Pilemia includs two subgenera:
Pilemia (s. str.)
Pilemia (PseudopilemiaKasatkin, 2018)

One note was changed:

#210. G.Sama (2002) proposed to regard Monochamus rosenmuelleri as valid name for M. usussovii on the base of indirect arguments (Svacha’s opinion, that it can not be M. sartor, as it was proposed by Breuning, 1961 and accepted by Bily and Mehl, 1989, because M.sartor absent in the region - Pulkovo) without type study. According to Plavilstshikov (1958), M. sutor = M. rosenmuelleri, and M. sutor is very common in the region. Such name change of one of the most important forest and wood pest can not be regarded as necessary and may cose a greate harm to the international forest protection system and wood industry.
      The name M. rosenmuelleri was used for M. urussovii by D.Telnov (2004), D. Telnov et al. (2005).

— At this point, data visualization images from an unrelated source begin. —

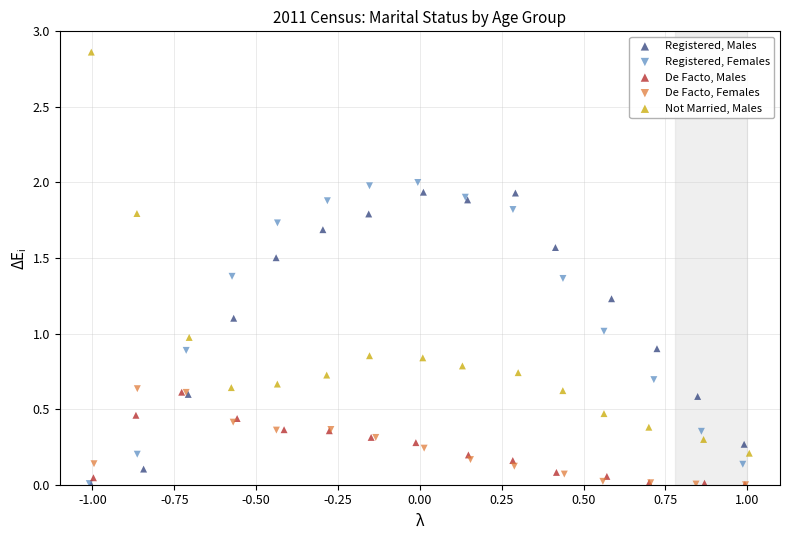

What are all the series names shown in the legend?

Registered, Males, Registered, Females, De Facto, Males, De Facto, Females, Not Married, Males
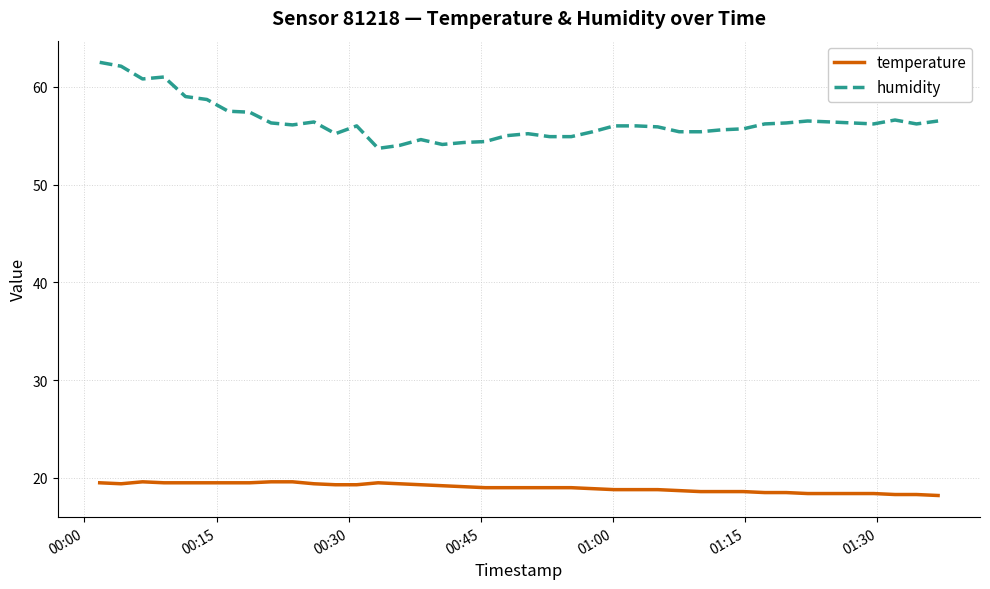

Which series has the largest range (max minus min)?

humidity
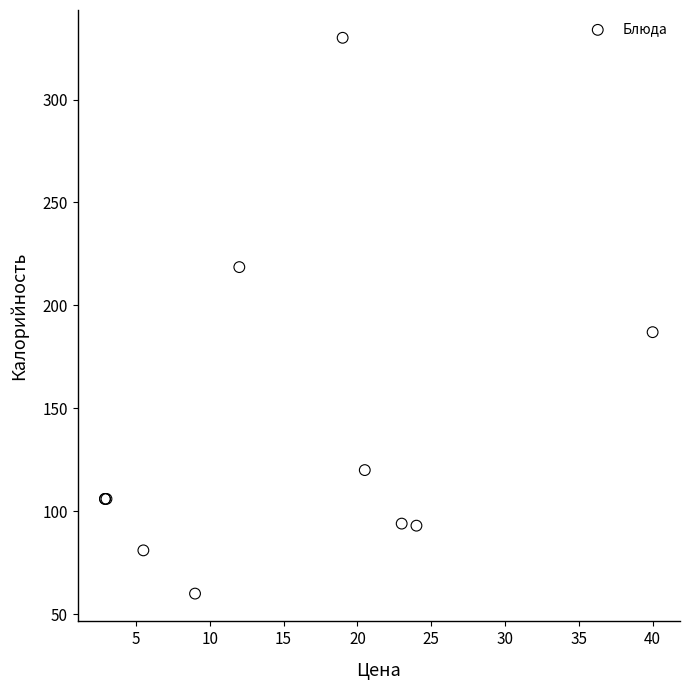

What Y value in the scatter plot is closest to 195?

187.0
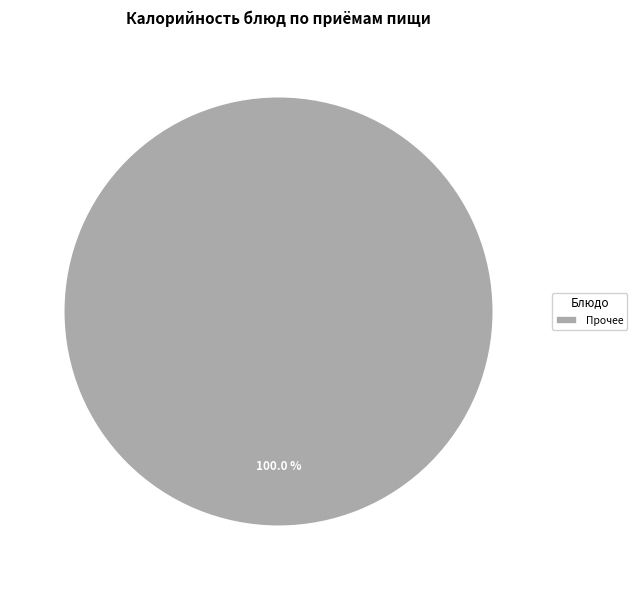

Count the number of slices in the pie.

1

      M.Slama (2006) regards M. urussovii (under the name “rosenmuelleri”) as a subspecies of M. sartor. The subspecies was published (Wallin et al., 2013) as M. sartor urussovi.
The species identity of M. urussovii and M. sartor shown on karyological materials (Cesari et al., 2005) was not real, as specimens from Bialowieza Primeval Forest were used as “M. urussovii”, but in fact it was M. sartor.
      According to Slama (1998) M. urussovii absent in Czechia and Slovakia.
Rather typical female of M. sartor from West Ukraine (near Rakhov) is preserved in Zoological Institute (S.-Petersburg). A series of M. sartor from West Belorussia (Belovezhskaya Pushcha) was received by me from A.Pisanenko. So, M. urussovi is replaced here by M. sartor, and does not penetrate to Slovakia or to Poland.
      Several series of M. sartor were received by me for study from different districts of Lithuania (Kazlu Ruda, Širvintos, Šiauliai, Vilnius env., Kaunas env.) from Vytautas Tamutis, so all records of M. urussovii (rosenmuelleri auct.,) for Lithuania were wrong (Danilevsky, 2012c: 119).
      Separate species M. urussovii and M. sartor were accepted by Rossa et al. (2016) on the base of wing venation. Though a zone of hybridization (after secondary contact between the two species in the Holocene) in Bialowiezan forest (Poland) was observed.
      Two subspecies (M.s.sartor and M.s.urussovii) were accepted by Plewa et al. (2018) on the base of different reasons. More over the most western (Scandinavia, Baltic contries, Western Belorussia) populations of “M.s.urussovii” differ noticeably from populatons of European Russia and Asia.